The plaintiff-mortgagee brings this action against the mortgagors to recover personal judgment for the amounts which plaintiff has paid to discharge the liens of past-due city and county taxes against the mortgaged premises. The defendants, in their answer, set up as a defense the provisions of section 1077-b of the Civil Practice Act. Upon plaintiff’s motion to strike out the defense and for judgment under rule 113 of the Rules of Civil Practice and upon defendants’ countermotion to dismiss the complaint, the court denied plaintiff’s motion and granted defendants’ motion. Plaintiff appeals from the order thereon entered.
The mortgage covenant, in respect to taxes, provides that the mortgagors will pay all taxes when they become due and “ in case of failure so to do said party of the second part [the mortgagee], its successors and assigns are hereby authorized to pay the same and all expenses incident thereto, and the amount so paid, with interest thereon from the date of such payment, shall be due and payable forthwith, without demand, and. in default thereof the same shall be deemed a part of the principal sum secured by these presents and shall be collectible forthwith in the same manner and upon the same conditions as said principal sum.”

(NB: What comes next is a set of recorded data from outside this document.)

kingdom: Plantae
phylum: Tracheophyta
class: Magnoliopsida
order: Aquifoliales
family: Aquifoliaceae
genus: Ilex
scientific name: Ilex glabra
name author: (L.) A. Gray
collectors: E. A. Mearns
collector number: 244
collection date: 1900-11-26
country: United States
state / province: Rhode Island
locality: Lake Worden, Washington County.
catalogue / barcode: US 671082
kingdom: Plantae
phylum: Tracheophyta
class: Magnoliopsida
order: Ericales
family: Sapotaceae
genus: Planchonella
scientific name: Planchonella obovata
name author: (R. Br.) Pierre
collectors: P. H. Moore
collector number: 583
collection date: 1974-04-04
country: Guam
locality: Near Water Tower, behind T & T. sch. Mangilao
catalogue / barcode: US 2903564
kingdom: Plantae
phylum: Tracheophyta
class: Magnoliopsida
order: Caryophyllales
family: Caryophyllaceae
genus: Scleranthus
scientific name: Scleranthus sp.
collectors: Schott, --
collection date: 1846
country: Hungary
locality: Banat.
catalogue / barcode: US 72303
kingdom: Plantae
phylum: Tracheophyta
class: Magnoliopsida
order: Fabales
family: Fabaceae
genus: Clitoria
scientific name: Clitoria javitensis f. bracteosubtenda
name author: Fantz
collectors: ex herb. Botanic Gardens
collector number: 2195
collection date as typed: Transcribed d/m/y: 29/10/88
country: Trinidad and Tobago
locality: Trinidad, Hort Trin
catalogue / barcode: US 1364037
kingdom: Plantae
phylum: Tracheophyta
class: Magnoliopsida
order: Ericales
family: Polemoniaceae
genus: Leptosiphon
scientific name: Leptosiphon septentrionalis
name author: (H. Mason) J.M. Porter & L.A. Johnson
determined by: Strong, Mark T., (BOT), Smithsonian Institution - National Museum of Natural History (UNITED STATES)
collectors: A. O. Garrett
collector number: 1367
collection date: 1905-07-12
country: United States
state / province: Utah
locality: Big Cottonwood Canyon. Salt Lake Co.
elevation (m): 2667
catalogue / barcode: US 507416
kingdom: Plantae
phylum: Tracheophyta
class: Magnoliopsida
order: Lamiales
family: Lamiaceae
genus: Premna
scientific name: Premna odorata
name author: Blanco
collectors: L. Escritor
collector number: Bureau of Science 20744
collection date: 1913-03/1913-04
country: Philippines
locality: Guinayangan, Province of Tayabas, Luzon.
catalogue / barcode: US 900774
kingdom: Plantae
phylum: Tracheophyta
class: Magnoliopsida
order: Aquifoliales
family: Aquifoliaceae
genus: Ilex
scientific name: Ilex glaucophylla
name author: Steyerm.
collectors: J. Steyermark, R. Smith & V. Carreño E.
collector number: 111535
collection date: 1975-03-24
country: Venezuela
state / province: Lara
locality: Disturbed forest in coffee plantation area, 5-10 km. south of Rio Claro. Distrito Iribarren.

The defendants contend — and the Special Term so held — that the final clause of the above-quoted covenant constituted an express agreement between the parties that the past-due taxes, when paid by the mortgagee, are incorporated into and become a part of the, principal sum secured by the mortgage and are collectible only by action brought to recover the whole amount of principal, thus affording to defendants the protection of section 1077-b of the Civil Practice Act. If this contention and holding were to be sustained, the mortgagee, in order to protect its interests, might be compelled to pay all taxes against the property during the period of the mortgage moratorium. A construction leading to such a result should not be placed upon the mortgage covenant unless it clearly appear that such was the intention of the parties. We are unable to find, in the wording of the clause under consideration, that the parties intended to limit the right of the mortgagee to recover, from the mortgagors, the amount of past-due taxes which it paid. The apparent intention was to secure to the mortgagee the right to enforce repayment by separate action and also the right to a hen on the premises which would be secured by the *440mortgage. The words “ shall be due and payable forthwith ” are significant.
The rule appears to be settled that section 1077-b of the Civil Practice Act does not apply to actions which are brought to recover defaulted payments of interest and taxes. (Johnson v. Meyer, 268 N. Y. 701; Rochester Trust & Safe Deposit Co. v. Hatch, 273 id. 507, 508.)
The order, denying plaintiff’s motion and granting defendants’ motion for judgment dismissing the complaint, should be reversed on the law, with ten dollars costs and disbursements, and plaintiff’s motion to strike out defendants’ answer and for judgment should be granted, with-ten dollars costs, and defendants’ motion should be denied, without costs.
All concur. Present — Sears, P. J., Crosby, Lewis, Taylor and Dowling, JJ.
Order reversed on the law, with ten dollars costs and disbursements, and plaintiff’s motion granted, with ten dollars costs, and defendants’ motion denied, without costs.